Safe Installation of Diesel-powered Space Heaters on Yachts

There’s a wide choice of good quality diesel-powered space heaters these days, but in my surveys, I often find that the problem lies with the quality of the installation of the heater units. The positioning and securing of the lagged exhaust pipes is not always up to standard: Poor quality pipe clamps, missing pipe clamps (or maybe they corroded and fell off) and lagged pipes positioned too close to compartment insulation or GRP mouldings. The attached photos show just some of the nasties that I have found in cockpit lockers and engine compartments. The photo of the missing clamp was taken shortly after the unit had been serviced by an authorised agent.
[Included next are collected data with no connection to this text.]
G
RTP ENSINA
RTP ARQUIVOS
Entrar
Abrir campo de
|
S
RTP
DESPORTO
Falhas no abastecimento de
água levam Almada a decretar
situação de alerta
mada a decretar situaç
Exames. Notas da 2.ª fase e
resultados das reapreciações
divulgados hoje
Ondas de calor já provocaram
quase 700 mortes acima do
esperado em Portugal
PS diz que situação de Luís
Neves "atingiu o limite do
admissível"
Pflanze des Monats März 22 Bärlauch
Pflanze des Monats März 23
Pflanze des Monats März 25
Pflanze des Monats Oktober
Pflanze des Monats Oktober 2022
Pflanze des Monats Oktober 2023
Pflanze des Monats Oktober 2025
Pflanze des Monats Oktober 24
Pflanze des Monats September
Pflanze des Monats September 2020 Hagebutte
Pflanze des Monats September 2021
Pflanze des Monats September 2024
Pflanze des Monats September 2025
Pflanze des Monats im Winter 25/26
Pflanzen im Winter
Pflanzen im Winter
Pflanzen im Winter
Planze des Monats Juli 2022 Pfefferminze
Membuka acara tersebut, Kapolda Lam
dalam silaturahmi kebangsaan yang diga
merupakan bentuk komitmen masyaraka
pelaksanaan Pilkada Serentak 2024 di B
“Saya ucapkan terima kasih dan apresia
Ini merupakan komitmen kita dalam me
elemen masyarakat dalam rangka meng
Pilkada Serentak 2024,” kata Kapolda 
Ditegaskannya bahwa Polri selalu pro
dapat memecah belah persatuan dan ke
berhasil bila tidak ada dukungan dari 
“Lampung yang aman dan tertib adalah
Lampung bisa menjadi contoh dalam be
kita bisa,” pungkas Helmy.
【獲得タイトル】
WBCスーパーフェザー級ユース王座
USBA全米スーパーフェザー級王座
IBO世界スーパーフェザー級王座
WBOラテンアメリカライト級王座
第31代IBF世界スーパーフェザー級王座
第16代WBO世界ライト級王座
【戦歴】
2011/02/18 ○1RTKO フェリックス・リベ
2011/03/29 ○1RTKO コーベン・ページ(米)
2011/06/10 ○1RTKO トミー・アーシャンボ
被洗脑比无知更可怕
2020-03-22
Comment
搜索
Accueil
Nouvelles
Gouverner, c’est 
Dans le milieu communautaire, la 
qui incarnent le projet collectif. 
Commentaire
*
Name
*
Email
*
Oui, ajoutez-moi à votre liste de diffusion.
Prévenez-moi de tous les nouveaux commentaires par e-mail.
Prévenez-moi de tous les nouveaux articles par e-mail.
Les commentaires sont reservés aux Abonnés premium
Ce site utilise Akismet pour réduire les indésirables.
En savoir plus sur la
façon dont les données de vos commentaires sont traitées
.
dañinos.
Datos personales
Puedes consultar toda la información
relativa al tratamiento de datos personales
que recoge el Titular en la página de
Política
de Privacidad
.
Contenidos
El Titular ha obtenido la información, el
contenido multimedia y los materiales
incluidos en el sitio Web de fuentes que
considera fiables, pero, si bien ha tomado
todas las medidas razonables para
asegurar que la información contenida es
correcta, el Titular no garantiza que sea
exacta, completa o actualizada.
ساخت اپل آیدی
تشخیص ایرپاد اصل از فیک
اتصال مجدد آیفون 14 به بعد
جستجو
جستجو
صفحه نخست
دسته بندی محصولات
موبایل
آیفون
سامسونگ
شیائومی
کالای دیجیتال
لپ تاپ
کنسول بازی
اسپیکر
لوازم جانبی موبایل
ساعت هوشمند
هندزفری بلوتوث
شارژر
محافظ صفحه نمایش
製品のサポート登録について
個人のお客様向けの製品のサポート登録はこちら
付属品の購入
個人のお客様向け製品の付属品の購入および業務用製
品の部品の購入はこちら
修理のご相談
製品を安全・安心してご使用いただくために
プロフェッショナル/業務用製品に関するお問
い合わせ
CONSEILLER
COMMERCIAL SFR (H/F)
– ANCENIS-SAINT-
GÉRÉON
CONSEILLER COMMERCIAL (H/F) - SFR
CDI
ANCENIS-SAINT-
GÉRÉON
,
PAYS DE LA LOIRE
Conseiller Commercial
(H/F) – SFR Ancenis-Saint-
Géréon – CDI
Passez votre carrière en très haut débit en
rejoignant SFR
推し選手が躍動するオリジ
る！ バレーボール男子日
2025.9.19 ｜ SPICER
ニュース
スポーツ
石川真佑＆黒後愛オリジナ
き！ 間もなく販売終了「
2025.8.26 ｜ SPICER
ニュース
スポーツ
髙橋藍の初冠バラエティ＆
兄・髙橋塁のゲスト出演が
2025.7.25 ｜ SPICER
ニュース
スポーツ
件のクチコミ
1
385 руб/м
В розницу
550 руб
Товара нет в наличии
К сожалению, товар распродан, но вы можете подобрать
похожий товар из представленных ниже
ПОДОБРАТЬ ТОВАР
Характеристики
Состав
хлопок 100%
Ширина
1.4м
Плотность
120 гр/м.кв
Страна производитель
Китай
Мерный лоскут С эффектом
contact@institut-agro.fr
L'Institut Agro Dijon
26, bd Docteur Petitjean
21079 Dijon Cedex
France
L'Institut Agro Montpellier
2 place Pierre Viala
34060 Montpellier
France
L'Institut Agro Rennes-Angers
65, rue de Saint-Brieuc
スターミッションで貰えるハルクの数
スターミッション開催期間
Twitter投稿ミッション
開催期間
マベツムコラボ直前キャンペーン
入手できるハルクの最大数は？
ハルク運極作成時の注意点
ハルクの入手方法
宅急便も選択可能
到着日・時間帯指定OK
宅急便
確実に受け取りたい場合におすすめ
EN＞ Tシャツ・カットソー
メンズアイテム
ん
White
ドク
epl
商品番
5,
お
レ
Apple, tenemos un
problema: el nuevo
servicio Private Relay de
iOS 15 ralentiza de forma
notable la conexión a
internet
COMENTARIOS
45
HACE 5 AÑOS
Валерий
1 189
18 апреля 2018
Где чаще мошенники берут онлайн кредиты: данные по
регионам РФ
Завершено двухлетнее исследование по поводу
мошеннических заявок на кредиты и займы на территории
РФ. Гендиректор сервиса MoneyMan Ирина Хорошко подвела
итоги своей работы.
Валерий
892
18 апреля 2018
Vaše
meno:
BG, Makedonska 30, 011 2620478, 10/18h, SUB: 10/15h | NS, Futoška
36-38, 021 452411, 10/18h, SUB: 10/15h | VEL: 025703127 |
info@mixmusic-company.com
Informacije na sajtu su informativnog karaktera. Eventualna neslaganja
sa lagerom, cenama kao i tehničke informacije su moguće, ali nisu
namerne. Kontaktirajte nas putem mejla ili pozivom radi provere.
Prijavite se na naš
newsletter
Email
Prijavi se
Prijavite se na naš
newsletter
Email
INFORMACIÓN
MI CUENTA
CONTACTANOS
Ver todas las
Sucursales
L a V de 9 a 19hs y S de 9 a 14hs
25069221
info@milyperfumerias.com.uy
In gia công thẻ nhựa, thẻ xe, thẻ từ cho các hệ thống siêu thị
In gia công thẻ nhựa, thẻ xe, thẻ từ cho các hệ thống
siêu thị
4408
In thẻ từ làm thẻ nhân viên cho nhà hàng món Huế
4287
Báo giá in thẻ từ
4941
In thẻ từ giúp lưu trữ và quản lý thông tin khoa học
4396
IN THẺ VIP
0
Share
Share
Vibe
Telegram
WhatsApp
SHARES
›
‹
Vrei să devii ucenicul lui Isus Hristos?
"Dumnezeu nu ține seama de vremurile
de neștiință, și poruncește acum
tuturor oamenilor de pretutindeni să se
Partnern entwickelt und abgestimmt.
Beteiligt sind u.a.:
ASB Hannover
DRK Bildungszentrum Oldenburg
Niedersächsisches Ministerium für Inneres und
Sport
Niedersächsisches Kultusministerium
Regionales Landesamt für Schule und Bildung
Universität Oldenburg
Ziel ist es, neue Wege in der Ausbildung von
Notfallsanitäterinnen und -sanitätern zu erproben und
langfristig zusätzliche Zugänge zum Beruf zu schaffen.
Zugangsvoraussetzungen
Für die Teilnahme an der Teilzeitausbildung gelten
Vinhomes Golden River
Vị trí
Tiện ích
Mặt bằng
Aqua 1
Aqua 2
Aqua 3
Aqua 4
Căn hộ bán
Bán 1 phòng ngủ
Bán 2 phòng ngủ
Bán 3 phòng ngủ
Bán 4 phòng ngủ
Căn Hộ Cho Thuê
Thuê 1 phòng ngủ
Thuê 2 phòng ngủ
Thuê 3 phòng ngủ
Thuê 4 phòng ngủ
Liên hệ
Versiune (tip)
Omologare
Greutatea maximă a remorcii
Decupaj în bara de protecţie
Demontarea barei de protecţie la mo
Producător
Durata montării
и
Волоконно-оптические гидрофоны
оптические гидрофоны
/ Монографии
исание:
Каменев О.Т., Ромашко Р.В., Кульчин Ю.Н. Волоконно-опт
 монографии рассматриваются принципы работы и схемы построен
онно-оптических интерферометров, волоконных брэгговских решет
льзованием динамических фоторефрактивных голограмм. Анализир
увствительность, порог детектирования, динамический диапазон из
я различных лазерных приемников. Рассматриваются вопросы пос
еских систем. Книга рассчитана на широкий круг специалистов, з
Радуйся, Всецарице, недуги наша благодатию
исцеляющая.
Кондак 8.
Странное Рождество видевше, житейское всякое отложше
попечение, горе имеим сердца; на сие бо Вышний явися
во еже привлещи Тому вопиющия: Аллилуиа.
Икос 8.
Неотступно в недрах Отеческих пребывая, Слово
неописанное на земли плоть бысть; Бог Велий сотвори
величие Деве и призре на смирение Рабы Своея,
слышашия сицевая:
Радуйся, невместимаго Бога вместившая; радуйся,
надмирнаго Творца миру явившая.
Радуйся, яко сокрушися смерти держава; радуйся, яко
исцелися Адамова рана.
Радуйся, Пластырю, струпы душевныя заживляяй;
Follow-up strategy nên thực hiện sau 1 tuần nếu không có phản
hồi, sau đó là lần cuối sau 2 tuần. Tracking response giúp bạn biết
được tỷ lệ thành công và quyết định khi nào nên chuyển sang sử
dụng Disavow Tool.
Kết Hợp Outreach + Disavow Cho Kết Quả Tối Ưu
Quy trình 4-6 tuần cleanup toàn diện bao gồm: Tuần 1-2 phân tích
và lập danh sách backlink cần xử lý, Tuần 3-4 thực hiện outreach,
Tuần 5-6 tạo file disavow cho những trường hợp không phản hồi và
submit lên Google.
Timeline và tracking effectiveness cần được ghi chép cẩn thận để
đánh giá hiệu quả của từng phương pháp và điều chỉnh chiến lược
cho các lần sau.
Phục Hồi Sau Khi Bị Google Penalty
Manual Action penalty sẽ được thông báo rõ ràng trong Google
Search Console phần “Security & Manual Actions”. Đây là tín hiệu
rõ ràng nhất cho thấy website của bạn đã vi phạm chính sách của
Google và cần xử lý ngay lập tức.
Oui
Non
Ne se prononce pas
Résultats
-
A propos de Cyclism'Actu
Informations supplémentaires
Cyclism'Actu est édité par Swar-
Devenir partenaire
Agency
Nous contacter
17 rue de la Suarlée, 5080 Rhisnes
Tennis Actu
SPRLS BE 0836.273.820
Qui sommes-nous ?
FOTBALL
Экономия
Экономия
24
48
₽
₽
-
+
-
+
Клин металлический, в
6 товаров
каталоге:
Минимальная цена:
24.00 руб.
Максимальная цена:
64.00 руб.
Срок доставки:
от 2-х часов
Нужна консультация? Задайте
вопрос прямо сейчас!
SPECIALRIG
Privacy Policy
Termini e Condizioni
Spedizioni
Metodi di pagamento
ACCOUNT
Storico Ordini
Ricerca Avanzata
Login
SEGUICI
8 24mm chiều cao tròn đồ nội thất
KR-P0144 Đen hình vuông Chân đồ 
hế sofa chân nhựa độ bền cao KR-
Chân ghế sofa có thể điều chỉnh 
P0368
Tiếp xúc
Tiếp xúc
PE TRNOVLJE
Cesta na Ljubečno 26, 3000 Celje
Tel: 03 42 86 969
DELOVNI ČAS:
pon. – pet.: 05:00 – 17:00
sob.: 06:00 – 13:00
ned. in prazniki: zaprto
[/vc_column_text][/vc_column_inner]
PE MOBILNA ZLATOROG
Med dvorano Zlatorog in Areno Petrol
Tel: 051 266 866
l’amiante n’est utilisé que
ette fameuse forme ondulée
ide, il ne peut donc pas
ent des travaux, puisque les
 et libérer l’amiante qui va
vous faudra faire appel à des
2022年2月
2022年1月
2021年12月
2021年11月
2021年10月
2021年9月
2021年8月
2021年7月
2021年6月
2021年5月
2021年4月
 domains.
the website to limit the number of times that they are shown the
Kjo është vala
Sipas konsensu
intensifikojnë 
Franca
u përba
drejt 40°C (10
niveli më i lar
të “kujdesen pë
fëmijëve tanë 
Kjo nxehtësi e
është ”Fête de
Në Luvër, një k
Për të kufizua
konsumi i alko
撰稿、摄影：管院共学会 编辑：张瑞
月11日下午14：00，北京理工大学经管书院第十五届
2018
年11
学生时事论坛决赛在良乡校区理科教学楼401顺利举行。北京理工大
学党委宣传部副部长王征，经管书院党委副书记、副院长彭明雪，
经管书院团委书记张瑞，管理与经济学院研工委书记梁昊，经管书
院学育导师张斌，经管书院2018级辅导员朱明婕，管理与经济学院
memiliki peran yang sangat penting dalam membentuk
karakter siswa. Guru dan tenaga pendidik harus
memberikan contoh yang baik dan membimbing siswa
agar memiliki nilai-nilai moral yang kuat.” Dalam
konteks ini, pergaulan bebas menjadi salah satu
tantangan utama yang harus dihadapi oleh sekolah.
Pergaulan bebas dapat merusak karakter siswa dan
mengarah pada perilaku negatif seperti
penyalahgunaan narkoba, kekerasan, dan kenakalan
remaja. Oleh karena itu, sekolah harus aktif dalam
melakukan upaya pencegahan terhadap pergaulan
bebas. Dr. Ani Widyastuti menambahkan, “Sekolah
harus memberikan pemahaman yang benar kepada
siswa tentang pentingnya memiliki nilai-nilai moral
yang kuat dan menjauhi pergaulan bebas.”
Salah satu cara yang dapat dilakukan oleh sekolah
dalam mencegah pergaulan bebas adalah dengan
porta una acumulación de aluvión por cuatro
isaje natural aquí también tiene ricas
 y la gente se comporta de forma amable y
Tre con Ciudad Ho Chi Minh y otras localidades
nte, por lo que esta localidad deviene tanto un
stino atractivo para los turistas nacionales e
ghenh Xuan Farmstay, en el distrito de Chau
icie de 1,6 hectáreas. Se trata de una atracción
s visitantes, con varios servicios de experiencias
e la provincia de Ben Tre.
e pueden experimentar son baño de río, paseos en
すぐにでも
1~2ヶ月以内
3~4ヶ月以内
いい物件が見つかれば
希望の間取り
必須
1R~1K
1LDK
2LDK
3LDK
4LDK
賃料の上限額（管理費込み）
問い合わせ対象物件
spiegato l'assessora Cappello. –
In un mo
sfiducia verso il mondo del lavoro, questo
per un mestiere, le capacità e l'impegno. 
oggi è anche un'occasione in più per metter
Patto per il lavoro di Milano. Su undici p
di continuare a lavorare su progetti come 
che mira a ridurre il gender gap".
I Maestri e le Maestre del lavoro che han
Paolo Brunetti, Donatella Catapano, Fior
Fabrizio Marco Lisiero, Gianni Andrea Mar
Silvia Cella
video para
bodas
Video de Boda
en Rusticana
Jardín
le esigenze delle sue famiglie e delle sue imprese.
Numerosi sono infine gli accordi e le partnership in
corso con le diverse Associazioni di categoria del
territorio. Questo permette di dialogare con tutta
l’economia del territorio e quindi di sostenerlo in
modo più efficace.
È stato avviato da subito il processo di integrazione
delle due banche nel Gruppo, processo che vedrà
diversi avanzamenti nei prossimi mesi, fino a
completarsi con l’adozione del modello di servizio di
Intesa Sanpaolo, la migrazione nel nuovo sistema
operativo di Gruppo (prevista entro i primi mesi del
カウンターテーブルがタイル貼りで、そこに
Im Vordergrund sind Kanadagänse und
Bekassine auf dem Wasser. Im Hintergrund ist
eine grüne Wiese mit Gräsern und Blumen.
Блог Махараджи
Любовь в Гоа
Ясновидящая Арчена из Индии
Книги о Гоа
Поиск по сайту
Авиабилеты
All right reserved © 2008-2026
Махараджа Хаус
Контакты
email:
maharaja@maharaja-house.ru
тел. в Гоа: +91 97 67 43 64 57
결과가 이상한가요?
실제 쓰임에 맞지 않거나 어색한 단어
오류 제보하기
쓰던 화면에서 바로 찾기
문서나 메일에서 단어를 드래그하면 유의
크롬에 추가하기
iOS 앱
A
If I hadn’t found this defect during the survey of the vessel, the boat may well have sailed for another ten years without the Owner being aware that his heater was poorly installed and in an un-safe condition.

Missing exhaust clamp

The heater exhaust clamp was missing, possibly after having corroded and fallen off

Maybe the manufacturers of these products could take an idea from the Defence & Aerospace Industry: Where threaded fasteners are used to secure an item, these are often of the ‘captive’ variety. This means that when the screw is un-fastened, it won’t fall out and disappear inside the aircraft, submarine, or in the case of boat heaters, into the bottom of a wet, dark bilge. Judging by the quality of some of the non-stainless steel hose clamps that I have seen on heater exhaust pipes, I can only assume that the Fitter has lost the original pipe clamp in the vessel’s bilge, or in the back of his van, and has simply fitted an inferior equivalent clamp. If the original clamps were integral to the heater unit and the skin fitting, there would be no chance of these crucial items going missing and this would reduce the likelihood of poor quality clamps being used in their place. These would cost more to manufacture, but it would be justifiable in passing this cost on to the consumer as the durability and security of these clamps is of significant importance when ensuring that the heater units remain safe throughout their life.

Heater exhaust clamp

This exhaust pipe was secured to the skin fitting of the transom by a carbon steel hose clamp. When found, the band of this clamp was almost entirely wasted

Scorched insulation next to lagged heater exhaust pipe

This lagged heater exhaust pipe was routed too close to the sound insulation of the vessel's engine compartment and had nearly burnt through to the GRP moulding of the saloon sole. The vessel was built in 2013, therefore you would expect the heater to have been installed according to modern safety standards

Whether my survey inspection finds the heater unit to be well installed or poorly installed, I always recommend that the vessel is fitted with one or two Carbon Monoxide alarms. These units are a potential life saver, but they are no substitute for a correctly installed and well maintained fuel-burning heater unit.